È dall’Europa che dall’ottobre 2012 è arrivato un approccio di mediazione al problema. Nel contesto del cambiamento climatico e nella consapevolezza che ogni anno sono milioni le persone sfollate a seguito di inondazioni, tempeste, terremoti, siccità e altre calamità naturali, i governi della Svizzera e della Norvegia hanno avviato l’iniziativa Nansen, un processo di consultazione a livello regionale che consenta di costruire una rete di consenso sullo sviluppo di un programma di protezione dei profughi anche nei casi legati al cambiamento climatico. Si tratta di uno strumento di coinvolgimento di governi, organizzazioni internazionali, ong, società civile, gruppi di riflessione e altri attori chiave che lavorano su questioni legate allo spostamento e ai rischi naturali per affrontare poi, con maggiore consapevolezza del problema, coesione e con soluzioni praticabili alla mano, la consultazione globale prevista per il 2015 sulla protezione degli spostamenti transfrontalieri nell’ambito dei rischi naturali e del cambiamento climatico.

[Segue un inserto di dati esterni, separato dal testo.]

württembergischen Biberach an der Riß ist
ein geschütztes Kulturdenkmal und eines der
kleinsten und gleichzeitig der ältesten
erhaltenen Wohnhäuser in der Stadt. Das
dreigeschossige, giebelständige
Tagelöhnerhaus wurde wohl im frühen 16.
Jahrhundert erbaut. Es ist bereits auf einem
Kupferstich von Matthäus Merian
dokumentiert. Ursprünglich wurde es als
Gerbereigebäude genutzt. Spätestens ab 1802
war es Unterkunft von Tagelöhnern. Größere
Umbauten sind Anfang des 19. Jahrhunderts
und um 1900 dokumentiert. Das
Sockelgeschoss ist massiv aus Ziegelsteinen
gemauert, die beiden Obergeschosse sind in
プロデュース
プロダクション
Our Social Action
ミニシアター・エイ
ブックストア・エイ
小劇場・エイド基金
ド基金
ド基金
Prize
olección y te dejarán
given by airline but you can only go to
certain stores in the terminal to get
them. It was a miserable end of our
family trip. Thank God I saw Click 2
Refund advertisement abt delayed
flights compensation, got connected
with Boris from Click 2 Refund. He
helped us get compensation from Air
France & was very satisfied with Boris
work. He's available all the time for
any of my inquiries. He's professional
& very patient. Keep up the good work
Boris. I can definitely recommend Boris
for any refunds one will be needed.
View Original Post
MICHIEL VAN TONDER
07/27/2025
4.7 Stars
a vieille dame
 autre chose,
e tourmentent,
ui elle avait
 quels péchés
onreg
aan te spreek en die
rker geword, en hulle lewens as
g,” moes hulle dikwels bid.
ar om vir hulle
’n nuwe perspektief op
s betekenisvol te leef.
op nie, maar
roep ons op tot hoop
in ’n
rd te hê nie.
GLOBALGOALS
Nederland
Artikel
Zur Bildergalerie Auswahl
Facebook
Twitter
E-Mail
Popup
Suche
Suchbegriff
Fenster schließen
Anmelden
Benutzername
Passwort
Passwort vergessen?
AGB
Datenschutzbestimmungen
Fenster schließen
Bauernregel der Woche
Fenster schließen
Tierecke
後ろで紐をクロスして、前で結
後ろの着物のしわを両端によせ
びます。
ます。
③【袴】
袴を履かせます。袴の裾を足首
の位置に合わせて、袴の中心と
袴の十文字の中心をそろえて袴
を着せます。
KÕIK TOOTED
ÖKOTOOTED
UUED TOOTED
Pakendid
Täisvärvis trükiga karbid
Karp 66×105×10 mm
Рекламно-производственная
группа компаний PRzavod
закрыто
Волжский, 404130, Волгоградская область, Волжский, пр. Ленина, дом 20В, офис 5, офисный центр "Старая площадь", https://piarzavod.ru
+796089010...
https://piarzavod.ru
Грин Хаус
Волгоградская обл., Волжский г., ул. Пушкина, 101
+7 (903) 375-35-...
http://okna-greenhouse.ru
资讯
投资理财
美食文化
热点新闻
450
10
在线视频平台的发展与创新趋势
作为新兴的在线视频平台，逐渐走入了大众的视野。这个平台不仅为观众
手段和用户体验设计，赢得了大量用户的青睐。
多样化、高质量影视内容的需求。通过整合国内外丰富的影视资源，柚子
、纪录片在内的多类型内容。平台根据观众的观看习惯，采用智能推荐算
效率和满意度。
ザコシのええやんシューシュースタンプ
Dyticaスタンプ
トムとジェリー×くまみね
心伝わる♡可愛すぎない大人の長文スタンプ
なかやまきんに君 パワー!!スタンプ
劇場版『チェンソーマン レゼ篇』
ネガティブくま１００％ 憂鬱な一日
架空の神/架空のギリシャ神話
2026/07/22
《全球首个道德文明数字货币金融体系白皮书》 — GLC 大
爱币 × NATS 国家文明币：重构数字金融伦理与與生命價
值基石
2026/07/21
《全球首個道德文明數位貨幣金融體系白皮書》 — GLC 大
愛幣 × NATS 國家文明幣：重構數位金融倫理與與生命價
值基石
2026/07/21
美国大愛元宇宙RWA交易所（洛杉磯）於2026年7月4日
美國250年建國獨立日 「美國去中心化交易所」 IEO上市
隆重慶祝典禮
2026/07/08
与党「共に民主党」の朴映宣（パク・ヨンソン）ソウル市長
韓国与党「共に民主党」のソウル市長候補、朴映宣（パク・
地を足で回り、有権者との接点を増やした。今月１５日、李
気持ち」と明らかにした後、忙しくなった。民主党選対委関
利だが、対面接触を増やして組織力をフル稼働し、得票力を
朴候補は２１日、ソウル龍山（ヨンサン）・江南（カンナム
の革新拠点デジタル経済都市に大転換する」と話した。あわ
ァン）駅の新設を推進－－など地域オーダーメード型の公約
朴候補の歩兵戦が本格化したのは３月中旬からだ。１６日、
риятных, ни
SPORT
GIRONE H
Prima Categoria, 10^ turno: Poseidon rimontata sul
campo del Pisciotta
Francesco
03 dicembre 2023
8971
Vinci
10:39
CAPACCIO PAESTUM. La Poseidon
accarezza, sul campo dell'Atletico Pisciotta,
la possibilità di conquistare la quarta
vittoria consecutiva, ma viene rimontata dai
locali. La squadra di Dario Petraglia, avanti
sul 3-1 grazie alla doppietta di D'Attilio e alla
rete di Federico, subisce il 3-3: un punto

E mentre ci si confronta, risuonano in testa ancora le parole pronunciate dal Segretario Generale dell’ONU Ban Ki-moon già alcuni anni fa definendo “il cambiamento climatico una ‘Miscela diabolica’ che potrebbe creare pericolosi vuoti di sicurezza e che dobbiamo affrontare come un chiaro pericolo, che non solo esacerba le minacce, ma è in sé una minaccia alla pace e alla sicurezza internazionali”.